Pour l’Etat d’accueil de la compétition sportive internationale, les enseignements sont tout autres. La réflexion autour du TBI Suisse/Brésil a mis en évidence la «préférence pour l’investisseur»110 qui caractérise ce genre d’instruments. Sur son fondement, le Brésil pourrait se retrouver attrait devant un tribunal arbitral, y compris par un comité local d’organisation de la compétition, et être condamné à réparer les dommages résultant d’un comportement évalué au regard de standards pour le moins incertains, en partie dépendants de l’appréciation subjective des arbitres. L’intérêt de ce type d’instruments pour le Brésil paraît d’autant moins évident que les investissements étrangers continuent d’affluer: le Brésil est une terre attractive; le CIO et la FIFA ne s’y sont pas trompés.

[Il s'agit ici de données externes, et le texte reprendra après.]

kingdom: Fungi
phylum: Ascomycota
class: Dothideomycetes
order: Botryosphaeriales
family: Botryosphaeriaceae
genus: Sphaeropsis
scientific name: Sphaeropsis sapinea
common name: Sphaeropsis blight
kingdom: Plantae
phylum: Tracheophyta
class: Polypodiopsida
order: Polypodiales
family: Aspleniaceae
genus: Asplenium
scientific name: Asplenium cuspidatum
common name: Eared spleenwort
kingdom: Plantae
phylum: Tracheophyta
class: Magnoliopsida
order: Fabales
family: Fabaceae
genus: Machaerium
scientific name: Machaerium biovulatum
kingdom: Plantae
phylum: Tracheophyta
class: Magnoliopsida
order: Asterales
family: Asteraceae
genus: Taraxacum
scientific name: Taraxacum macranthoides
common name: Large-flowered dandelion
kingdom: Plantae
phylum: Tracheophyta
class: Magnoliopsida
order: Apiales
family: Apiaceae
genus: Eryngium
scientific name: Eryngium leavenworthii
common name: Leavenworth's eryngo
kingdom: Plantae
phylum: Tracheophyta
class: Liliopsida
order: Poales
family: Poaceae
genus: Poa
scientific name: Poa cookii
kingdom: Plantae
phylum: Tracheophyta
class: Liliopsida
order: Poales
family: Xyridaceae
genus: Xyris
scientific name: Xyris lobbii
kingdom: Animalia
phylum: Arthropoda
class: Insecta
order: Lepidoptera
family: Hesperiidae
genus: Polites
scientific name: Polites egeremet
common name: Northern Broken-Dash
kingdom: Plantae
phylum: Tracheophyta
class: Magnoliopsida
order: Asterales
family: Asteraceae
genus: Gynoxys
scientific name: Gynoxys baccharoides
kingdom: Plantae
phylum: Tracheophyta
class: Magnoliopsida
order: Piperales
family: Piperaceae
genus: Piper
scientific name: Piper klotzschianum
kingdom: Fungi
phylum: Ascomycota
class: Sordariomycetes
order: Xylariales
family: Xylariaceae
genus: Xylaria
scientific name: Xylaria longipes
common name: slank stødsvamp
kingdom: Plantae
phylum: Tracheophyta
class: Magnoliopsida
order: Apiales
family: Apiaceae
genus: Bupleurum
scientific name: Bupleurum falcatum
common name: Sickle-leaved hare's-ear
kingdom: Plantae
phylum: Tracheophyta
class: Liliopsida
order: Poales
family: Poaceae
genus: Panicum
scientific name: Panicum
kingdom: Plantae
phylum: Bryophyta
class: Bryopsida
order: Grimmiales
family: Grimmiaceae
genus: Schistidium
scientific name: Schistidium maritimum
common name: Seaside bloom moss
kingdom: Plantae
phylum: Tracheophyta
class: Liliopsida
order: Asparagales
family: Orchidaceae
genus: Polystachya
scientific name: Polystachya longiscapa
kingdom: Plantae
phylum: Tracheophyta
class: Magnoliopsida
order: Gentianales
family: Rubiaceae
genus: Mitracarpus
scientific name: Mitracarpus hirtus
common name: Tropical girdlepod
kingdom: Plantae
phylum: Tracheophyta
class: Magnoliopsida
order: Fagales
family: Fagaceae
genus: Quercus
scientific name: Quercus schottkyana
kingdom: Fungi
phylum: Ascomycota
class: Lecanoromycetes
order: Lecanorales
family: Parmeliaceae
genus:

En somme, on ne saurait conseiller au Brésil de ratifier ses traités bilatéraux relatifs aux investissements… mais on ne saurait déconseiller au CIO et à la FIFA de prendre sérieusement en considération toute la protection que peuvent leur apporter les instruments relatifs aux investissements auxquels sont parties les Etats d’accueil de leur compétition.

110 P. Daillier / M. Forteau / A. Pellet, Droit international public (Nguyen Quoc Dinh), Paris, LGDJ, 2009, p. 1213, n° 642.